In other words, they seem to cling to their current beliefs
unless absolute irrefutable evidence (at least) is presented
against it. They treat it like a math proof.

Now maybe you don't consider people who hold beliefs by such
standards legitimate theologins, putting in the same category as
so-called scientists who work at building perpetual motion machines.

> The problem is many don't destinguish "hard science" based on observation
>and testing and "soft" science based on modeling and hypothesis.

But that is not the distinction. A "science" that is ONLY
based on modelling and hypothesis, with no observation and
testing, is not a science at all. "Hard" and "soft" sciences
are on a continuum, with the "hard" sciences, like chemistry
and physics, at the highly tested and verified end, the "soft"
sciences, like psychology and social studies at the end where
there are many theories and little high quality data. and then
there are the many other studies, such as biology, that are
more in the middle.

Perhaps we agree, and merely use different ways of expressing
ourselves?

>Your beloved
>"Big Bang" has some bugs that even the more venturesome astrophysisists feel
>need more explanition and Evolutionary theory has shifted far away from
>Darwin's "survival of the fittest" idea to emphasize geographic seperation and
>isolation.

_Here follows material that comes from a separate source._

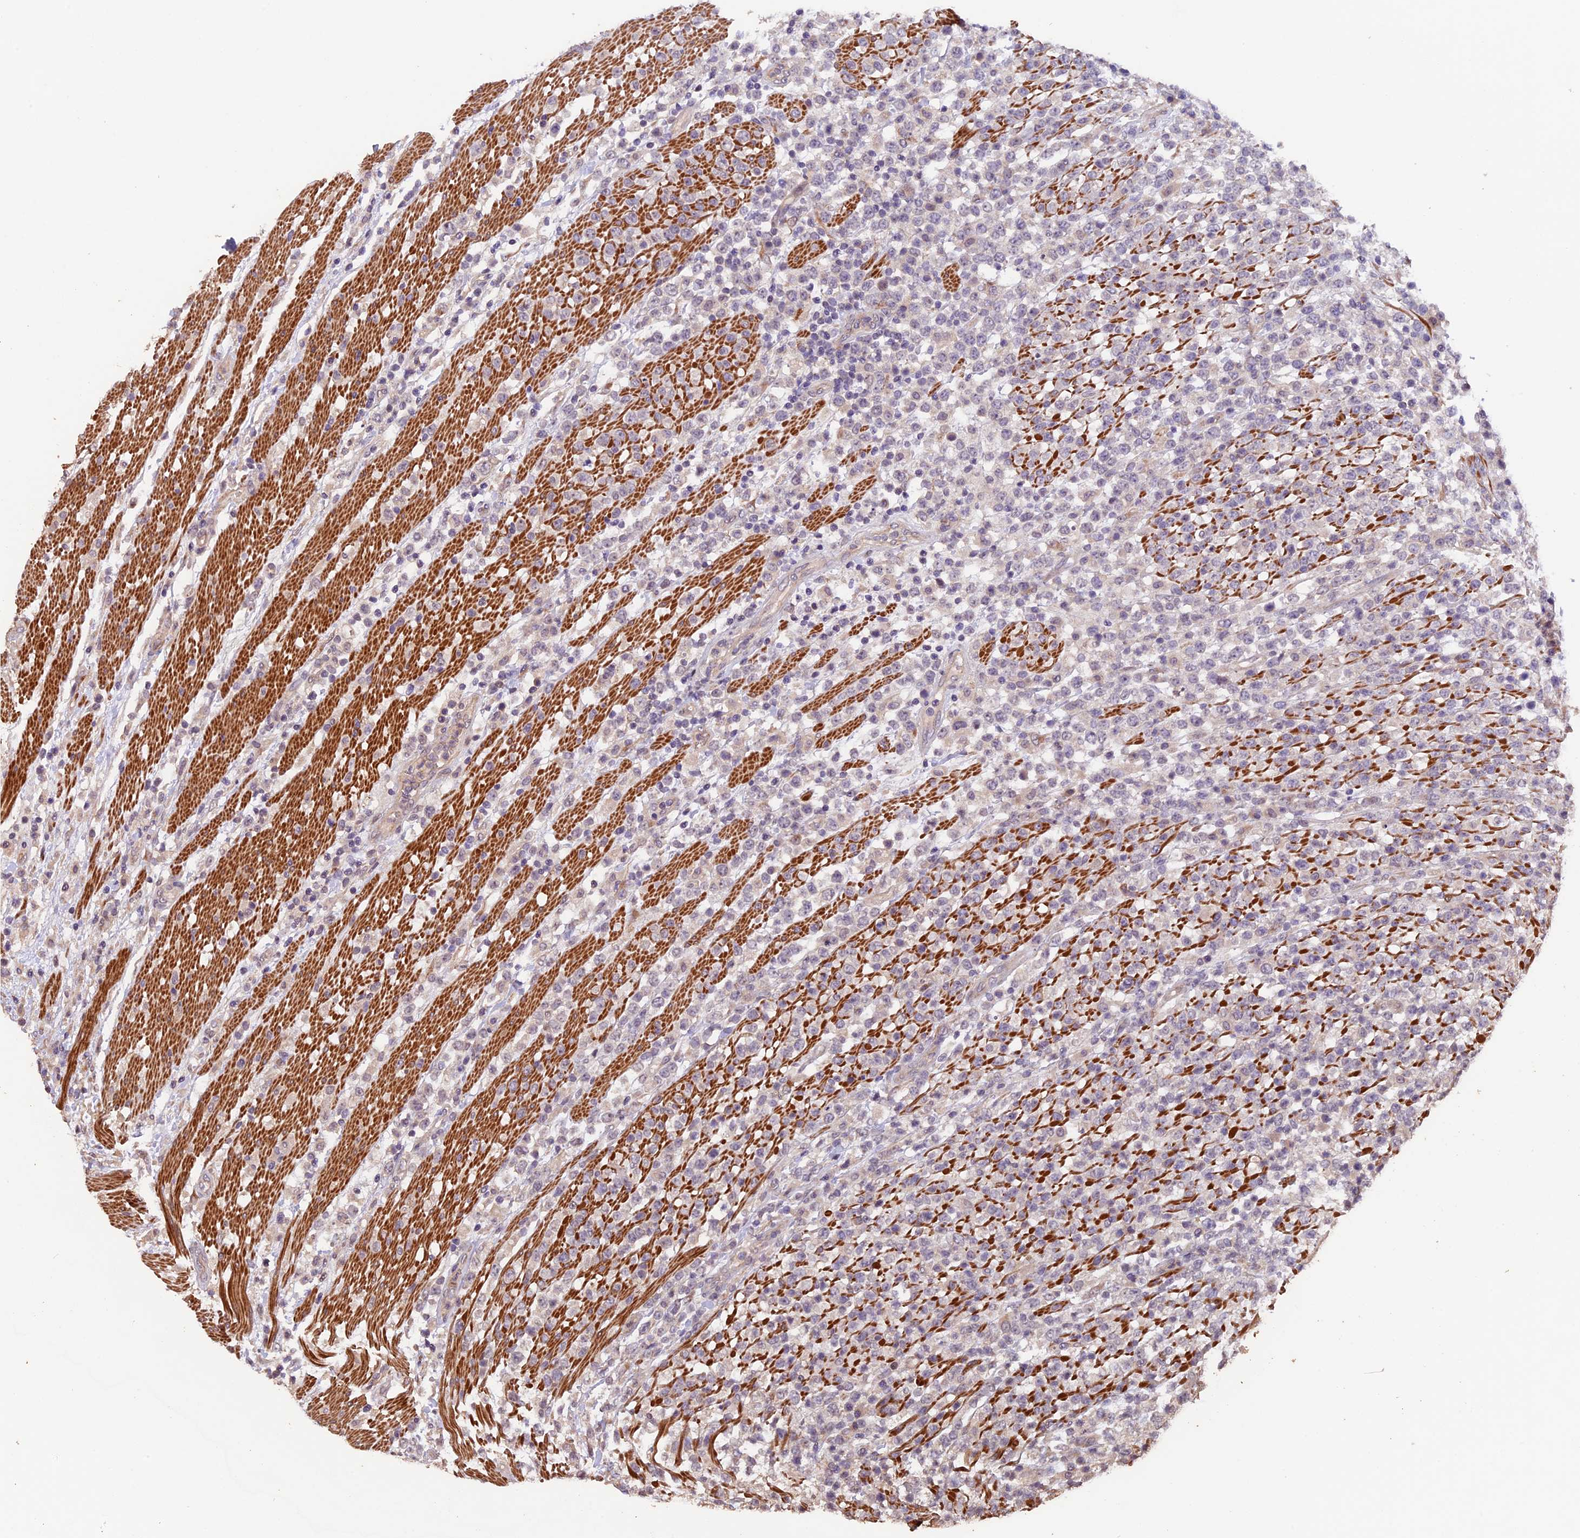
{"staining": {"intensity": "negative", "quantity": "none", "location": "none"}, "tissue": "lymphoma", "cell_type": "Tumor cells", "image_type": "cancer", "snomed": [{"axis": "morphology", "description": "Malignant lymphoma, non-Hodgkin's type, High grade"}, {"axis": "topography", "description": "Colon"}], "caption": "This image is of malignant lymphoma, non-Hodgkin's type (high-grade) stained with IHC to label a protein in brown with the nuclei are counter-stained blue. There is no positivity in tumor cells.", "gene": "GNB5", "patient": {"sex": "female", "age": 53}}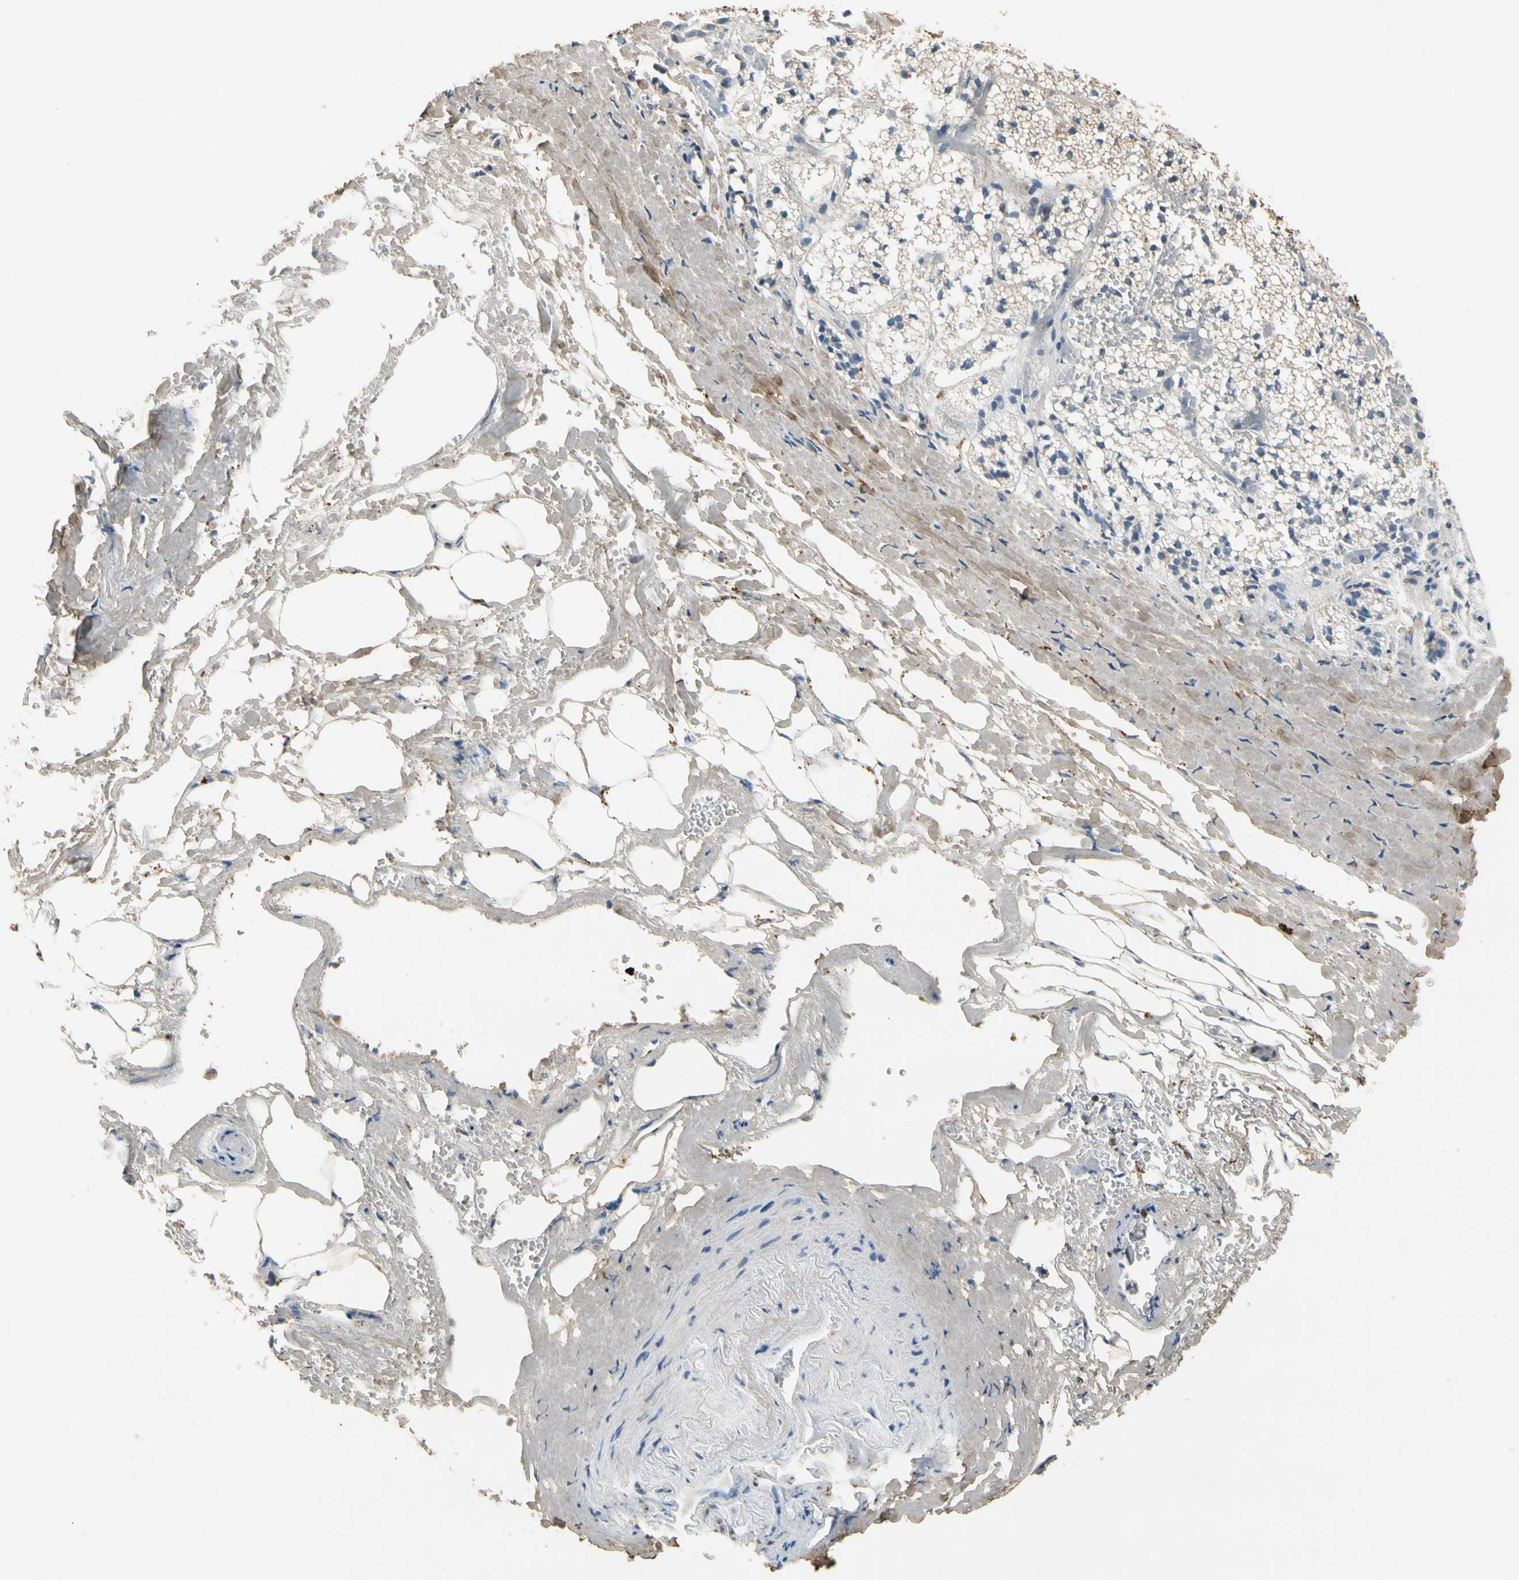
{"staining": {"intensity": "strong", "quantity": ">75%", "location": "cytoplasmic/membranous"}, "tissue": "adrenal gland", "cell_type": "Glandular cells", "image_type": "normal", "snomed": [{"axis": "morphology", "description": "Normal tissue, NOS"}, {"axis": "topography", "description": "Adrenal gland"}], "caption": "An immunohistochemistry micrograph of unremarkable tissue is shown. Protein staining in brown shows strong cytoplasmic/membranous positivity in adrenal gland within glandular cells. The protein of interest is stained brown, and the nuclei are stained in blue (DAB IHC with brightfield microscopy, high magnification).", "gene": "MST1R", "patient": {"sex": "male", "age": 53}}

I am not saying this invilidates the original idea but it opens
>the door to the possibility that an enlightened interpretation of scientific
>ideas and growing understanding of the nature of God quite possibly could grow
>nearer (or not, who knows). If you wish to limit scientific theory and
>eliminate these speculative, model based hypotheses from your argumentation I
>doubt we would have nearly as much to argue about.

I'm not sure I get your point. Evolutionary theories have
changed over time as more evidence has come to light. But this
says ZIP with regard to the question of god. It's one heck of
a nonsequitor to go from "Evolution has changed since its
inception" to "there might be a god".

And how you go from "evolution has changed" to "science and
religion might meet" also screams for explanation.
Besides, the meaning of "might" is so broad as to make it
almost bland and devoid of impact. Saying there might be a god
almost says nothing at all. The real question is, IS there
one, or do we have any reason to believe so.